Why are people so insistent on using the teams record instead of the record when the player plays? Like if Team A goes 50-20 with Candidate and 4-8 when he’s on the bench, isn’t that more impressive for the candidate than if Team B goes 49-21 with Candidate B and 8-4 when he doesn’t play? Yeah Team B has 57 wins to 54 for Team A, but Candidate A showed himself to be significantly more valuable. This year we have:
Jokic: 45-19
Nuggets w/o Jokic: 3-5
Giannis playing at least 10 minutes: 40-14
Bucks w/o Giannis playing at least 10 minutes: 11-6
Embiid: 39-18
Sixers w/o Embiid: 9-4
If we use the teams record without their stars as a baseline, the Sixers have won an extra -0.5 games in games Embiid played due to the value he provides. The Bucks have won an extra 5 games in the games Giannis played due to the value he provides. The Nuggets have won 21 extra games due to the value Jokic provides.

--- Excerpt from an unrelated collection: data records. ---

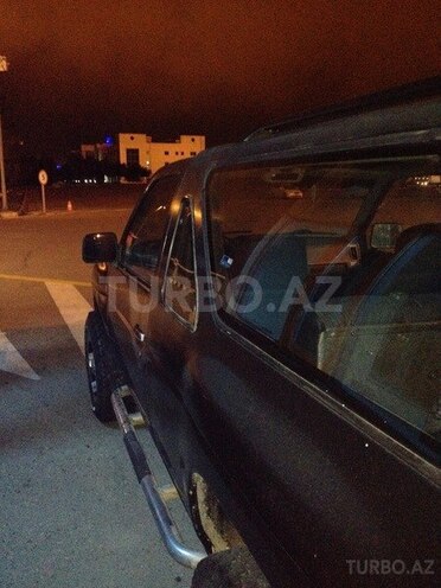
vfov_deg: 52.6
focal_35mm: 35
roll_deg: +0.7
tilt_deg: -11.7
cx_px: 220
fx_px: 595
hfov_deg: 40.7
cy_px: 294
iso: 800
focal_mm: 4.28
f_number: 2.4
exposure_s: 1/16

Like if you just take a tiny little bit of effort to look at this, it’s obvious who the most valuable player in the league is. It’s really not that close. This should honestly be a lopsided race in favor of Jokic. If none of these guys had won an MVP yet and the media didn’t get into all this stupid hot take racism ****, I bet Jokic would get at least 90% of the vote.
I find this line of thinking silly, because it happens every year. You people put this narrative that a players team needs to completely fall apart when that player is gone for a player to be MVP.

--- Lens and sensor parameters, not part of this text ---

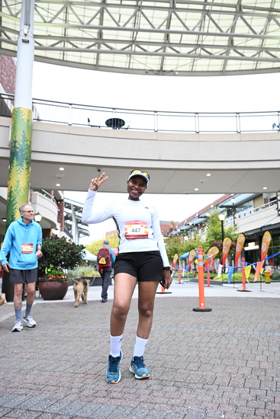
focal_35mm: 29
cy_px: 210
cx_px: 140
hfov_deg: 45.0
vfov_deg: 63.6
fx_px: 338
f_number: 4
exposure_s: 1/500
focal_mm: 29
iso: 3200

Let's look at this example for probably the single best player to pick up a basketball Michael Jordan.
From 1989-1999 during Jordan's decade long dominance of the nba, which included 5 MVps during that time... You know that the Bulls were over a .500 record without him? In fact they still made the playoffs in the season he completely missed.
This argument you make, makes it sound like MVP's can never be awarded to players who have a competent front office and a good coaching staff.
The Spurs in the 2000's without Duncan? Winning record.
The Thunder record without KD throughout his entire time in OKC? 40-41. 1 game under .500.
A team does not need to collapse without their star player for them to be the MVP of the league.
There are certain teams who center their entire offensive identity around 1 player. The Wade Heat, The Young LeBron Cavs, The Paul Hornets ext. Those kind of teams will always show a bigger drop off when their star isn't there. Jokic's Nuggets are the same way.